Contact Support Fallback
Optionally add a "Contact support" link when the assistant cannot answer:
json{ "assistant": { "enabled": true, "contactSupport": { "enabled": true, "email": "support@yourcompany.com", "label": "Contact our team" } }}
API Endpoints
The assistant is also available via API for custom integrations:
bash# Send a message and receive an SSE streamcurl -X POST "https://api.holydocs.com/api/v1/assistant/PROJECT_ID/chat" \ -H "Content-Type: application/json" \ -d '{ "message": "How do I configure custom domains?", "visitorId": "visitor-123" }'
The response is an SSE stream with data events containing the assistant's response tokens.
Reindexing
If your AI search results seem stale, you can trigger a manual reindex from the dashboard:
- Go to AI Features in your project sidebar
- Click Reindex Content
- Wait for the indexing job to complete (typically 30-60 seconds)

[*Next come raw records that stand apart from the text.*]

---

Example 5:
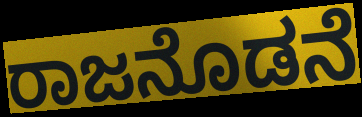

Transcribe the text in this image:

ರಾಜನೊಡನೆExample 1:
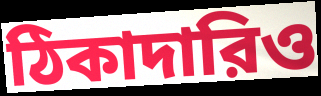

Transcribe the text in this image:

ঠিকাদারিও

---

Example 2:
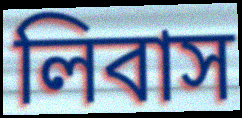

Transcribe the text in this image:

লিবাস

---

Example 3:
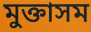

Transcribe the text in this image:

মুক্তাসম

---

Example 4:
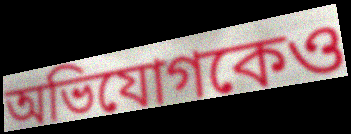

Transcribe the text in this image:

অভিযোগকেও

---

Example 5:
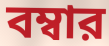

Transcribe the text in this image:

বম্বারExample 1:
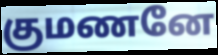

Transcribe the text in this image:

குமணனே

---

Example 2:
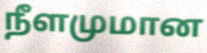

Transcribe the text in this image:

நீளமுமான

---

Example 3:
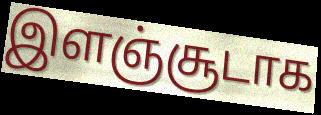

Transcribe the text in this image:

இளஞ்சூடாக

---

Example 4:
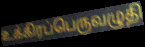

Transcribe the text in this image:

உக்கிரப்பெருவழுதி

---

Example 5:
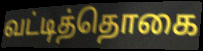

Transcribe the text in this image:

வட்டித்தொகை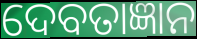
ଦେବତାଜ୍ଞାନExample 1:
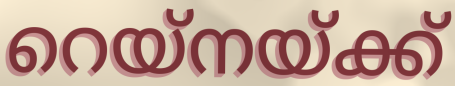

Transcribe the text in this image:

റെയ്നയ്ക്ക്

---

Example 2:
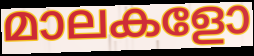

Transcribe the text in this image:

മാലകളോ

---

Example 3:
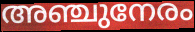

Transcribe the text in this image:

അഞ്ചുനേരം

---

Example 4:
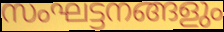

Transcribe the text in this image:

സംഘട്ടനങ്ങളും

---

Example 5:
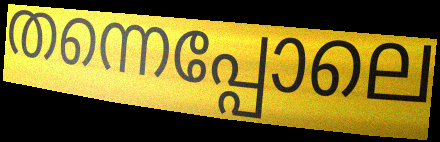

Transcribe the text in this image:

തന്നെപ്പോലെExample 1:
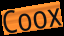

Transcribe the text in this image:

Coox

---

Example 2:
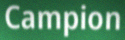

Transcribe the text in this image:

Campion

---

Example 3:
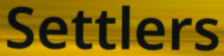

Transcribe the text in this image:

Content indexing uses differential checksums (SHA-256) — only changed chunks are re-embedded, making subsequent indexing fast.
Customizing Responses
You can influence the assistant's behavior through several configuration options:
System Prompt Override
Add a custom system prompt to guide the assistant's tone, scope, or behavior:
json{ "assistant": { "enabled": true, "systemPrompt": "You are a helpful assistant for the Acme API. Always include code examples in your answers. If asked about pricing, direct users to the pricing page." }}
Suggested Questions
Provide up to 4 suggested questions that appear when the chat opens. Choose questions that highlight your most important or most-searched content:
json{ "assistant": { "suggestedQuestions": [ "How do I authenticate API requests?", "What are the rate limits?", "How do I handle webhook events?", "Can I use the SDK with TypeScript?" ] }}
Model Selection
Override the default model (Claude Sonnet) with any model available through OpenRouter:
json{ "assistant": { "model": "anthropic/claude-sonnet-4" }}
Custom model selection is available on Business and Enterprise plans. Pro plans use the default model.
Debugging
If the assistant is giving poor answers, use these approaches to diagnose and fix the issue:
Go to AI Features in the dashboard and verify that the latest deployment was indexed successfully. If the index is stale, click Reindex Content.
Use the search API to test whether your content is being retrieved correctly. If search_docs returns irrelevant chunks for a query, the issue is in your content structure rather than the LLM.
bashcurl "https://api.holydocs.com/api/v1/docs/PROJECT_ID/search/semantic?q=your+test+query"
If the assistant gives partial or truncated answers, your content may be splitting at awkward chunk boundaries. Adding clear section headings and keeping related content together helps the chunker produce better segments.
If the assistant says "I could not find information about X", the content may genuinely be missing. Check the zero-result queries in your analytics dashboard to identify gaps.
If you are using a custom systemPrompt, ensure it does not overly restrict the assistant. A prompt like "Only answer questions about authentication" will prevent it from answering any other topic.